Anamorphic Lens vs Specialty Lens Comparison

by Barry AnderssonLeave a Comment

We haven't done a lot of posts on Anamorphic lenses in a while but I found this video to be interesting. Anyone that has done any amount of research knows just how desirable the Iscorama Anamorphic lenses are. The problem is they are VERY expensive and the number if them in the world is very limited. So if you are one of the lucky ones that own one (I myself have a 36 and 52 Iscorama and LOVE them) you aren't always excited to run out and use them and risk damage to them.

So for those that love the anamorphic look and maybe don't have the money to dedicate to a true anamorphic lens, I found this video to be of interest. It shows a cheap lens with an adapter that can “mimic” some of the anamorphic traits of a true anamorphic lens.

One of the biggest issues for me when shooting with my anamorphic lenses is the minimal focal distance. You have to be 4-6 feet away from anything in order to get focus. If you want to focus on anything closer than that you need to use diopters. That makes it almost impossible to use filters with diopters so it limits me in many shooting situations as I like to have subjects close to the lens oftentimes.

With the specialty lens in this video you can focus almost right up to the lens. That is a huge advantage if you want to keep your lens cheap, get an interesting image and have it be very usable in most real world shooting conditions.
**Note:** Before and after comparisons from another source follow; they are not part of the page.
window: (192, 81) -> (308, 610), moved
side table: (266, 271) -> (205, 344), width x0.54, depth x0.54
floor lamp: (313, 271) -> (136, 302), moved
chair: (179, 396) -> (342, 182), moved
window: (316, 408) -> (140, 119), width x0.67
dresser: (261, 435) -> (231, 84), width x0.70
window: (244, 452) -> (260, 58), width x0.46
A drawback in using a non-anamorphic lens is in order to get the anamorphic aspect ratio you must crop off pixels from the top and the bottom of the video. This throws away good data from your video. However, now with more and more budget friendly 4K cameras you can now shoot 4K video and crop the top and bottom and get more resolution than you could in the past with a non-anamorphic lens.

Check out the video and let us know if a “specialty” lens like this is something you would use.

Happy shooting!

Iscorama36 vs FF38

Via Vimeo Description:

Take a FF58 with Quasi 1.5 fixed aperture and test it with the Iscorama 36 (anamorphic lens) and the FF38 (wide angle attachment). It should be noted that the FF38 attachment is an uncoated pre production version so the production model with yield marginally sharper results, as well as slightly more contrast.

The video shows the slight differences in sharpness and field of view, but does not factor in ‘character' since subject matter doesn't benefit from the lens characteristics. Obviously the FF38 will not deliver oval bokeh or anamorphic streaks, but when paired with a FF58 with oval aperture (see other tests), the horizontal field of view is almost exactly the same as the Iscorama36 and the oval aperture delivers some of the bokeh we all know and love.

The main differences are that the iscorama footage uses the full 1920×1080 sensor area even when the footage is squeezed to the 2.66;1 ratio. Whereas, the FF38 needs to have the top and bottom portions of the captured image cropped to give the same aspect ratio. all of the pixels are used in the iscorama shots, but around 1/3rd of the pixels are cropped away when the ff38 is cropped for the same aspect ratio.

Snap from the video "Iscorama36 vs FF38"

Snap from the video “Iscorama36 vs FF38”

Shooting with a greater resolution to start with will have less of an impact on end results, however the optical quality of the FF38 makes up for the loss in captured pixels caused by cropping in post.

What is very clear is that the FF38 offers a distinct advantage in close focus capability (0.15m). By comparison the Iscorama36 maxes out at a rather limited 3.5ft (due to modification). a standard iscorama is limited to a minimum focus of 6ft making diopters essential.

Why the comparison? I guess its because the FF38 is approximately the same size and weight of the iscorama 36. it also allows the user to obtain the same horizontal field of view as if they were using an iscorama on their FF58. Since 58mm is the widest you can use an iscorama 36 on full frame sensors with, the combination of an oval aperture FF58 and a FF38 attachment, as well as good resolving power of the camera itself, the benefits of shooting anamorphic are less of an advantage over simply cropping.

I love my iscorama and wont ever get rid of her, but the value of such an item makes using it less enjoyable than a newly designed optic that can be replaced for around 1/6th of the price if it did get damaged in use.